In the early eighties, working in new product development for Puss ‘N Boots and Ken-L-Ration, Jim was assigned the task of deciding whether pet owners would, in future, own more dogs or cats? Jim began to perform trend analysis as a result. He has come to conclude that only by studying how human needs change can we truly uncover future opportunity, a task he has performed for clients in virtually every sector.
Unlike other futurists who specialize in one trend category, such as demographics or technology, Jim is able to combine trends and look at their interplay. Real insight into innovation come from Trend Convergence, combining technical, economic, social-cultural, demographic and consumer behaviour trends to better identify future direction, improve marketing and selling results, and cope with the stress of rallying change. Jim’s trend analysis work involves a team of experts who provide insight from across sectors and meet regularly and remotely to share lessons learned.
Jim utilizes Four Dimension Planning, a unique stakeholder-focused method that he created over his years as a strategic plan facilitator (Jim’s advice: don’t do a SWOT analysis, it just locks you into the hows of now; we live in the age of changing hows).
Jim shows how to improve client need satisfaction through understanding changing needs and focuses on developing Better Benefit goals to drive success. Better Benefits are our reason for buying anything, or spending more on something and are the cornerstones of branding and social media success, powering marketing and sales results.
The key to successful change is effectively incorporating people into change initiatives. Jim examines the conditions that produce the best results, looking at the latest methods and ways to improve workplace culture and initiate positive change. Often major change initiatives go wrong for organizations. Jim can advise of how to avoid the traps that lead to the dark night of the innovator. including the different reaction to change initiatives between Baby Boomers, Gen X and Gen Y.

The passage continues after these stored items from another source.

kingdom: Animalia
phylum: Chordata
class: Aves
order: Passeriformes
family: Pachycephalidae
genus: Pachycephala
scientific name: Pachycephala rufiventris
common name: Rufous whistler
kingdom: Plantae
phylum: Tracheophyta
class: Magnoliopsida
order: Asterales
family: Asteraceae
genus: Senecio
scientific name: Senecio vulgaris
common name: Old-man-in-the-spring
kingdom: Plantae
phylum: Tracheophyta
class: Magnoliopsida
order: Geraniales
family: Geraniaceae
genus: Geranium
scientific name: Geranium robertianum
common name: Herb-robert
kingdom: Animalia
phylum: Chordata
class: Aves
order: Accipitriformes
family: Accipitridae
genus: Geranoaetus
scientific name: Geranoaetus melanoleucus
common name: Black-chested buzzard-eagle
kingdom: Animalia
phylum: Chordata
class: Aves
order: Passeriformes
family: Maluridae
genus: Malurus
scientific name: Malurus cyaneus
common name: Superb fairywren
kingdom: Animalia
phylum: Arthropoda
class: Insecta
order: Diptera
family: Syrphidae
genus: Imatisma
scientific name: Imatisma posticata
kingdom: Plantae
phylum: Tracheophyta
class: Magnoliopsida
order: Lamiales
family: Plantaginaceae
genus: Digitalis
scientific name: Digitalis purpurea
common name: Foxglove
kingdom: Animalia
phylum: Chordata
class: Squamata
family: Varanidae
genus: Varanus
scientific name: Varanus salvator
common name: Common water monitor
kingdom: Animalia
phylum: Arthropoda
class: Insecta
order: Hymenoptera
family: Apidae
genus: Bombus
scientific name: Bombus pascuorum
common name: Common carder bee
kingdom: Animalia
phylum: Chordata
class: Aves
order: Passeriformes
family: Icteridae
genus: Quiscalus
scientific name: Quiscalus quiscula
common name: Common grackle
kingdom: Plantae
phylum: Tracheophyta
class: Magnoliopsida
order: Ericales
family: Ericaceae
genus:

For audiences, Jim’s methods inspire revelations supporting innovative approaches to better recognize and serve changing needs. For Jim, every speech is customized to the audience, but involves two themes: 1) insight into the specific future of the attendees, identifying their future challenges and opportunities, with a focus on how needs of the stakeholders they serve are changing; and 2) advice regarding strategies that will help members of the audience achieve future success, pulled from Jim’s varied experiences.